Jim Sinur's take on BPM in China
- December 3, 2009
- 2 Comments
Jim Sinur has his usual pro vs. con argument with himself on the issue of BPM in China.
The anti-BPM argument: lots of cheap labor, 300k+ engineers turned out every year -so why invest in BPM when we can throw bodies at the problem.
The pro-BPM argument (presumably Jim’s take):
While I value lower labor costs, I think the battle is producing higher gross domestic product (GDP) with less hours per GDP dollar. Eventually Chinas cost have to go up. It’s already happening in India. Don’t throw out BPM; throw out the programmers !!! It’s probably different in the west where the labor costs are higher.

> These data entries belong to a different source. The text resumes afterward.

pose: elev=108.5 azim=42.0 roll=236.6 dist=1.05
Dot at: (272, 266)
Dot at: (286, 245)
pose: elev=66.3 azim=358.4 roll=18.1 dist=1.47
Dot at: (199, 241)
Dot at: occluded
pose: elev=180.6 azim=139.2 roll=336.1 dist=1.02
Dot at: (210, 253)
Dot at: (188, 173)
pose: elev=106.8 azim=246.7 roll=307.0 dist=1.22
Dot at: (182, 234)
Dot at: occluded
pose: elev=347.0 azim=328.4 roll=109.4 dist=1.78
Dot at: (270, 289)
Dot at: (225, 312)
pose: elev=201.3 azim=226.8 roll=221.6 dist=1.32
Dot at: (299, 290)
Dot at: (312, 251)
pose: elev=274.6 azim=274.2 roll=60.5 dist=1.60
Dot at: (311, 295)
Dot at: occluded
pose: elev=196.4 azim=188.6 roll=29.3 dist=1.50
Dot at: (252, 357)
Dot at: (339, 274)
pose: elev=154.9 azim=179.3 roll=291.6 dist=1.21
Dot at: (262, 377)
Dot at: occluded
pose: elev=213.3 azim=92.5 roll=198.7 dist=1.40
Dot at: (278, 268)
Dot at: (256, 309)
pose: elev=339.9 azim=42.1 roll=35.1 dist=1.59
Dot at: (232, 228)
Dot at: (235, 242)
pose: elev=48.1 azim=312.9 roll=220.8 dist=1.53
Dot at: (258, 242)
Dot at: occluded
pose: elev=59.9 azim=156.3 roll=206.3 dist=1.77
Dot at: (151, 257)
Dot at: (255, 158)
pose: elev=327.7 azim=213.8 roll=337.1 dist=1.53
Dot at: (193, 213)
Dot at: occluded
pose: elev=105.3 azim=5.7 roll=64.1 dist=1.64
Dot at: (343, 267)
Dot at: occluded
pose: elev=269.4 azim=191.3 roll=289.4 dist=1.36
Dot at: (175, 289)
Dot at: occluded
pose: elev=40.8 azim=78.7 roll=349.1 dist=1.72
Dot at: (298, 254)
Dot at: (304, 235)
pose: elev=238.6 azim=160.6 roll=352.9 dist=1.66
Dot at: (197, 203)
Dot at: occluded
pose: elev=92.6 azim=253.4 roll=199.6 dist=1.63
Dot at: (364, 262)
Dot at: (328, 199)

Actually I think this is a tension that takes care of itself. China (more accurately, firms within China) will invest in BPM when they feel the pressure to do so, and likely not often before that point. That pressure might be higher labor costs, higher quality standards (not all quality improvements can be fixed by more manpower), or increasing pace of change – the same kind of pressures that apply here. But I don’t think, at this point, that China’s goal should be higher GDP with less hours of labor – that is a byproduct of other good data, not a goal in-and-of itself.
For now, labor costs are not pressuring China to explore BPM, perhaps. But that picture is likely to change as the economy grows in China at a rapid clip. But BPM is a “pull” not a “push” sale at this point – the customer has to realize they have the need before you are likely to sell them on the virtues of BPM as the way to satisfy that need.